Advanced: Custom Loss with Multi‑Output Models

When a model has several heads (e.g., depth estimation + semantic segmentation), each head often needs a different loss. A weighted sum with task‑specific losses is the norm:

class MultiTaskLoss(tf.keras.losses.Loss):
    def __init__(self, depth_weight=1.0, seg_weight=1.0, name='multi_task_loss'):
        super().__init__(name=name)
        self.depth_weight = depth_weight
        self.seg_weight = seg_weight

    def call(self, y_true, y_pred):
        # y_true and y_pred are lists [depth, segmentation]
        depth_true, seg_true = y_true
        depth_pred, seg_pred = y_pred

        depth_loss = tf.reduce_mean(tf.square(depth_true - depth_pred))
        seg_loss = dice_loss(seg_true, seg_pred)
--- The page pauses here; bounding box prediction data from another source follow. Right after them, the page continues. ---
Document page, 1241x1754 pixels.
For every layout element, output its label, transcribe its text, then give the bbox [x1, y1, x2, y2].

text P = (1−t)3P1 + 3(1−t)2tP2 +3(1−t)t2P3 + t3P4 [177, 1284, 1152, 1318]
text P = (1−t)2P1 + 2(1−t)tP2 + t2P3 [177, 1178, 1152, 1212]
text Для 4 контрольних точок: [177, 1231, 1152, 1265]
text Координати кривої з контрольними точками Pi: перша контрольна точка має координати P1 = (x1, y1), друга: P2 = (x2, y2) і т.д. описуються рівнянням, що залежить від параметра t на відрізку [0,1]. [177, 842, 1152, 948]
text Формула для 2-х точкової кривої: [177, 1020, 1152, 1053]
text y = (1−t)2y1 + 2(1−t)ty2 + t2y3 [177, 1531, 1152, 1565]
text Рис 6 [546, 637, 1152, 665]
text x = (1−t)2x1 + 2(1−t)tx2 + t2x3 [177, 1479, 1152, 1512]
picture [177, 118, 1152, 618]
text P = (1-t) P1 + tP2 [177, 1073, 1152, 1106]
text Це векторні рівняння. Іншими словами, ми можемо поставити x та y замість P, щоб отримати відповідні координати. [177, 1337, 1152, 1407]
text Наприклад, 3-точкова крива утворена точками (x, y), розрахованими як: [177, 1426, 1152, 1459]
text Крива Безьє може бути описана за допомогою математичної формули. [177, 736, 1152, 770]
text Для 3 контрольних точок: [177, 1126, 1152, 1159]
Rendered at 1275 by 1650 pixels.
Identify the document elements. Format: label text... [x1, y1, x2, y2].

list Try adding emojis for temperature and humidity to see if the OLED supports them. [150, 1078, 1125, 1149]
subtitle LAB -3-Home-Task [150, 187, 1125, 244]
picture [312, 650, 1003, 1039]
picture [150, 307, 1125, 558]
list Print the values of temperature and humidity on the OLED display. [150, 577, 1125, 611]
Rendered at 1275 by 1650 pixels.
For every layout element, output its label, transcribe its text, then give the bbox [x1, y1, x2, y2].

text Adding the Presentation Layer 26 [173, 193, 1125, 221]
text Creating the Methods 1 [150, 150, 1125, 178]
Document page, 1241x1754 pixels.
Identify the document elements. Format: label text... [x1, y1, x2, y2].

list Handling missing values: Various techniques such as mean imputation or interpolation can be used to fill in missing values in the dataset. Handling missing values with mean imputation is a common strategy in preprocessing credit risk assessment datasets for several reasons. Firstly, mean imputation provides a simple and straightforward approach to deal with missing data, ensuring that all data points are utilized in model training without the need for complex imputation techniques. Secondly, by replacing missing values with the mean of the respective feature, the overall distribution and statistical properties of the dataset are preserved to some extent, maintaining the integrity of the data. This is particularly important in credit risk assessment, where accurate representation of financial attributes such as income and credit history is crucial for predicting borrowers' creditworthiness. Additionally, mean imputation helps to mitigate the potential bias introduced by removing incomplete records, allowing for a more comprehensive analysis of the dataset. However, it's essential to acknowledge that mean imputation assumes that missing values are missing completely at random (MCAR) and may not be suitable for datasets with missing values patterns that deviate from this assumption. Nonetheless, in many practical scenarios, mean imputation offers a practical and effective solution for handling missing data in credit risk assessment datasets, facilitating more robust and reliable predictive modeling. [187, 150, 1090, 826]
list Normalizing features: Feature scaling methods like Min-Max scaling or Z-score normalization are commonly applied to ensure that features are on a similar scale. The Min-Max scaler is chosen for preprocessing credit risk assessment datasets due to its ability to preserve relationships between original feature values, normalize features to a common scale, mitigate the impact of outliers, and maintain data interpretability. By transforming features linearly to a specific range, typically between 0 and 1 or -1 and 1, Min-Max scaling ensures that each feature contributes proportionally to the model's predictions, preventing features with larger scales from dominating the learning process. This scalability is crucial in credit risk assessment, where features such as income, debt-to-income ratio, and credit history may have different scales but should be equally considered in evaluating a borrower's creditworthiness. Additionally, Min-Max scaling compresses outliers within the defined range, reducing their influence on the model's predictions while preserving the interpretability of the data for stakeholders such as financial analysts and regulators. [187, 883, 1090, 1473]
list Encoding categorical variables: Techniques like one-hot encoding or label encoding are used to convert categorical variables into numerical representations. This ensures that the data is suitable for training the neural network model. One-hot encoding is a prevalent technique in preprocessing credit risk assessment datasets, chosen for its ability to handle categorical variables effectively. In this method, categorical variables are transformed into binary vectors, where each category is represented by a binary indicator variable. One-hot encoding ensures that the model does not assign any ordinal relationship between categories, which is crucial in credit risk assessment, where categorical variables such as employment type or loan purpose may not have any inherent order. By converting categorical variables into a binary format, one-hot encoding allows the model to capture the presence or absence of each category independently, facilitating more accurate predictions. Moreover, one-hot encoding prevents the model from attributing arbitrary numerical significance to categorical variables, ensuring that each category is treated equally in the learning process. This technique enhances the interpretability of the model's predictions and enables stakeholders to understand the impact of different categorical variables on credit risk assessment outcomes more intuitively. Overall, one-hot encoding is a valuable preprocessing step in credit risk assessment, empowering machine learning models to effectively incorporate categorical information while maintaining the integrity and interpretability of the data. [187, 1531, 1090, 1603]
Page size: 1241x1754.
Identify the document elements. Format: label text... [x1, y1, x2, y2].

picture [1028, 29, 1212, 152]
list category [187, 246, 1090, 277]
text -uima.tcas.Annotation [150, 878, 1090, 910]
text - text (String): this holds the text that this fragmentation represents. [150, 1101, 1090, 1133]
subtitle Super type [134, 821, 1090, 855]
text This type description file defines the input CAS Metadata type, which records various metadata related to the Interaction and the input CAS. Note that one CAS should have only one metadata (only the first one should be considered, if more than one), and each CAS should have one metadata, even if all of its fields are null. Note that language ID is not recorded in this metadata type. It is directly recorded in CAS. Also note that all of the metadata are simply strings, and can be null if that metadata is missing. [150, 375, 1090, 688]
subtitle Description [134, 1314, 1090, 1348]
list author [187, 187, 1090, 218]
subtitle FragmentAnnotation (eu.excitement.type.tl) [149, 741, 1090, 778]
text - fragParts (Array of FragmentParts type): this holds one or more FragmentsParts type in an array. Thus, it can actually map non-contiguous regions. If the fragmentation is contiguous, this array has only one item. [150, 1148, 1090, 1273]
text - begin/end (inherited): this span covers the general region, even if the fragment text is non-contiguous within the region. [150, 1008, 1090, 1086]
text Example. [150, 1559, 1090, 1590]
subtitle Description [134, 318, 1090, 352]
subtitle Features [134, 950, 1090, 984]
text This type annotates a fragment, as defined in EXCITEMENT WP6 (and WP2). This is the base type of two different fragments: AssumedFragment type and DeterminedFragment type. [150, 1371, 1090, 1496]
        return self.depth_weight * depth_loss + self.seg_weight * seg_loss

Instantiate in model.compile:

model.compile(optimizer='adam',
              loss=MultiTaskLoss(depth_weight=0.5, seg_weight=1.5),
              metrics=[...])

Performance Considerations: GPU vs CPU

Operation	GPU Throughput	CPU Throughput
Element‑wise, vectorized loss	~10‑20× faster	1×
Custom `tf.function` + `tf.GradientTape`	4‑5× faster	1×
`tf.custom_gradient` (non‑vectorized loops)	May hit kernel launch overhead	Prefer CPU to avoid GPU stalls

Rule of thumb: Keep the loss expression simple and vectorized. Avoid heavy Python loops inside losses when training on GPU.

Common Pitfalls

Non‑differentiable operations (e.g., tf.argmax, max‑pooling without gradients).
Fix: Use tf.math.softmax or tf.nn.softmax_cross_entropy_with_logits as a base.
NaNs or Infs in loss due to division by zero or log(0).
Fix: Add small epsilon, clip predictions.
Gradient mismatch – custom loss yields zero gradient because of shape mismatch.
Fix: Ensure y_true and y_pred shapes align, use tf.reshape.
Under‑parallelization due to batch‑size being 1.
Fix: Use tf.data batching and tf.keras.utils.multi_gpu_model where possible.

Wrap‑Up

Custom loss functions are a powerful tool for aligning training objectives with domain requirements. By mastering the patterns outlined above—functional, subclassed, and custom gradient—you can craft losses that:

Encode complex relationships (e.g., ranking, metrics).
Handle imbalanced data gracefully.
Scale safely across GPUs.

Always validate gradients with tf.GradientTape, ensure numerical stability, and encapsulate reusable logic in loss subclasses. With these practices, your models will not only learn faster but also smarter.

Remember:
*“In deep learning, the loss is not just an error metric—it’s the lens through which your model learns.”

Motto
“A well‑crafted loss turns data into insight and predictions into expertise.”